Er staat niet bij, dat de particuliere synode de bedoelde taak moet opdragen aan de meest ervaren en geschikte personen uit haar midden, zoals een dergelijk voorschrift wel bestaat voor de aanwijzing van visitatoren door de classis. Maar al staat zulk een aanwijzing niet uitdrukkelijk aangegeven, het spreekt vanzelf dat een particuliere synode bij het benoemen van haar deputaten zo iets wel in haar overwegingen zal moeten betrekken. Wel wordt voorgeschreven, dat als zodanig dienaren des Woords moeten worden benoemd. Ouderlingen en diakenen komen voor een benoeming als deputaat voor het vervullen van die taak niet in aanmerking. In de oude kerkorde wordt alleen gesproken van het deputeren van enige personen. Men zou dus kunnen menen, dat de herziene kerkorde een engere begrenzing heeft getrokken bij het benoemen van deputaten. Maar zulks is niet meer dan schijn. Want onder de oude kerkorde was het evenzeer in feite zo, dat niet ouderlingen, maar alleen dienaren des Woords werden aangewezen. Naar mijn mening is dit ook in overeenstemming met de strekking van de oude bepaling.
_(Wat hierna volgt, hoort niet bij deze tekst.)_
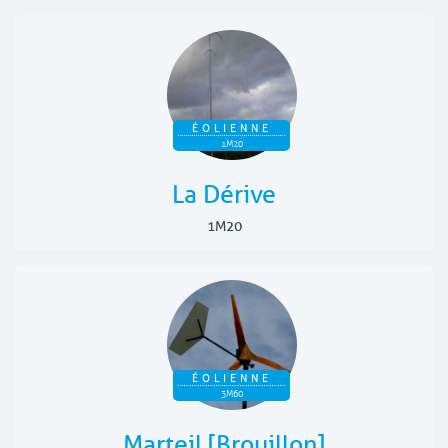
ÉOLIENNE
1M20
La Dérive
1M20
ÉOLIENNE
3M60
Marteil [Brouillon]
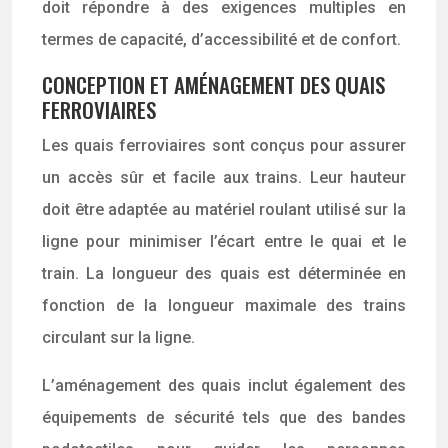
doit répondre à des exigences multiples en
termes de capacité, d’accessibilité et de confort.
CONCEPTION ET AMÉNAGEMENT DES QUAIS
FERROVIAIRES
Les quais ferroviaires sont conçus pour assurer
un accès sûr et facile aux trains. Leur hauteur
doit être adaptée au matériel roulant utilisé sur la
ligne pour minimiser l’écart entre le quai et le
train. La longueur des quais est déterminée en
fonction de la longueur maximale des trains
circulant sur la ligne.
L’aménagement des quais inclut également des
équipements de sécurité tels que des bandes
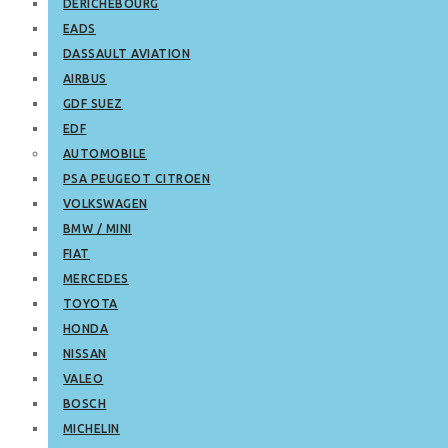
DERICHEBOURG
EADS
DASSAULT AVIATION
AIRBUS
GDF SUEZ
EDF
AUTOMOBILE
PSA PEUGEOT CITROEN
VOLKSWAGEN
BMW / MINI
FIAT
MERCEDES
TOYOTA
HONDA
NISSAN
VALEO
BOSCH
MICHELIN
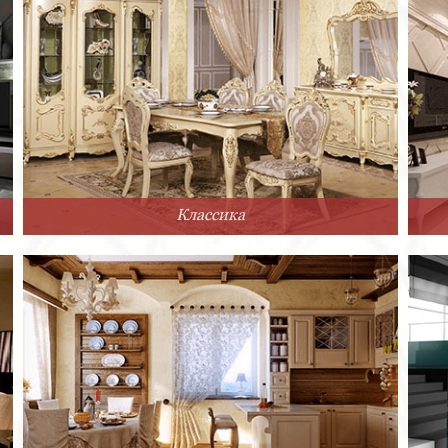
Классика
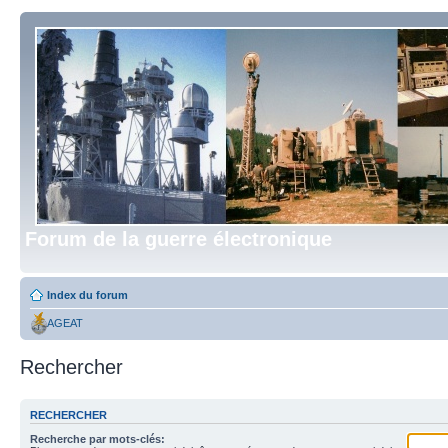
Forum de la guerre électronique
Index du forum
AGEAT
Rechercher
RECHERCHER
Recherche par mots-clés:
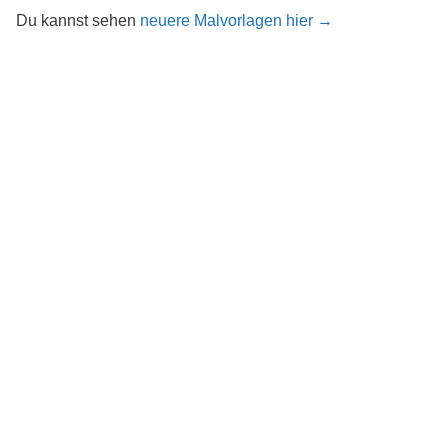
Du kannst sehen
neuere Malvorlagen hier →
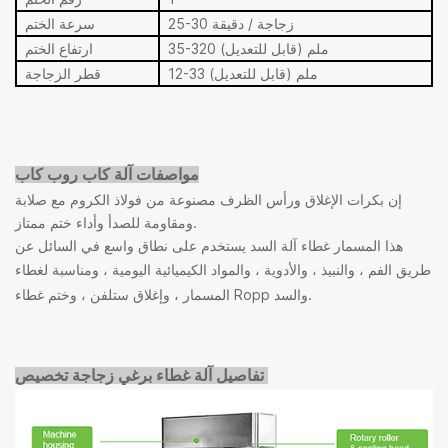
25-30 زجاجة / دقيقة
سرعة الختم
35-320 ملم (قابل للتعديل)
ارتفاع الختم
12-33 ملم (قابل للتعديل)
قطر الزجاجة
مواصفات آلة كاب روب كاب
إن بكرات الإغلاق ورأس الظرف مصنوعة من فولاذ الكروم مع صلابة
ومقاومة للصدأ وأداء ختم ممتاز.
يستخدم على نطاق واسع في السائل عن
هذا المسمار غطاء آلة السد
طريق الفم ، والنبيذ ، والأدوية ، والمواد الكيميائية اليومية ، ومناسبة لغطاء
المسمار ، وإغلاق ستلفن ، وختم غطاء Ropp والسد.
تفاصيل آلة غطاء برغي زجاجة
تخصيص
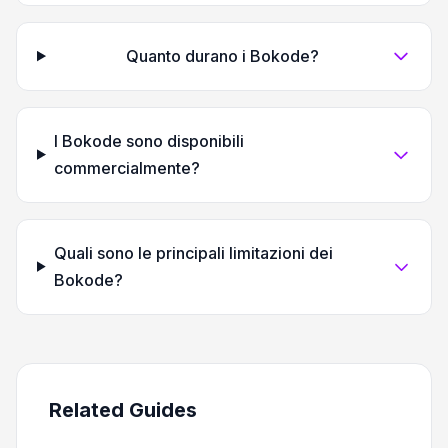
Quanto durano i Bokode?
I Bokode sono disponibili
commercialmente?
Quali sono le principali limitazioni dei
Bokode?
Related Guides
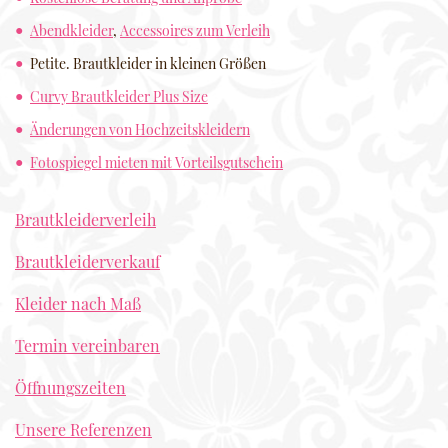
Abendkleider
,
Accessoires zum Verleih
Petite. Brautkleider in kleinen Größen
Curvy Brautkleider Plus Size
Änderungen von Hochzeitskleidern
Fotospiegel mieten mit Vorteilsgutschein
Brautkleiderverleih
Brautkleiderverkauf
Kleider nach Maß
Termin vereinbaren
Öffnungszeiten
Unsere Referenzen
Er is hier volstrekt niet sprake van een achteruitzetting van de ouderlingen of van een gebrek aan goede „democratie” op kerkelijk gebied. De taak van een dienaar des Woords is nu eenmaal een andere dan die van een ouderling. Van belang is daarbij eveneens, dat dienaren des Woords met heel hun persoon en tijd ter beschikking staan van de kerken en ouderlingen gewoonlijk een wereldlijk beroep vervullen en slechts met een deel van hun persoon en tijd zich kunnen geven aan de kerken.

Het aantal deputaten, dat de particuliere synode moet aanwijzen, is gelijk aan het aantal classes, die onder haar ressorteren. Uit elke classis moet één dienaar des Woords worden benoemd, natuurlijk door de particuliere synode. Het zou onjuist zijn, de aanwijzing te doen geschieden door de desbetreffende classis. Ook verdient het geen aanbeveling aan de classes in dit opzicht het recht van voordracht te verlenen. De particuliere synode behoort geheel vrij te staan in het benoemen van de personen, die zij meent dat er voor in aanmerking komen. Want het zijn haar deputaten, die in haar opdracht en op haar verantwoordelijkheid de desbetreffende taak krijgen te vervullen. Het aantal is betrekkelijk willekeurig. Maar kleiner dan het hier aangegeven aantal moet het stellig niet zijn, zullen deputaten aan de hun toegedachte taak kunnen voldoen.

Over het tweede lid van dit artikel is het niet nodig veel te zeggen. De daarin opgenomen bepaling spreekt voor zichzelf. Deputaten moeten altijd

|214|

een bepaalde welomschreven opdracht hebben en zijn verplicht van hun handelingen rapport uit te brengen aan de volgende particuliere synode, die ook het recht heeft hen zo nodig verder ter verantwoording te roepen. Ik merk hierbij op, dat de bedoelde regeling een uitvloeisel is van het in onze kerken gevolgde stelsel. Een meerdere kerkelijke vergadering heeft slechts een beperkte zittingsperiode, zodat zij na haar uiteengaan geen macht en geen bevoegdheid meer bezit. De door haar benoemde deputaten kunnen dus ook niet meer aan haar rapporteren en moeten zulks doen aan haar opvolgster. Deze oefent dezelfde rechten en bevoegdheid uit, die haar voorgangster bezat, zodat zij inderdaad de bedoelde deputaten ter verantwoording kan roepen en over de door hen verrichte handelingen met gezag kan oordelen.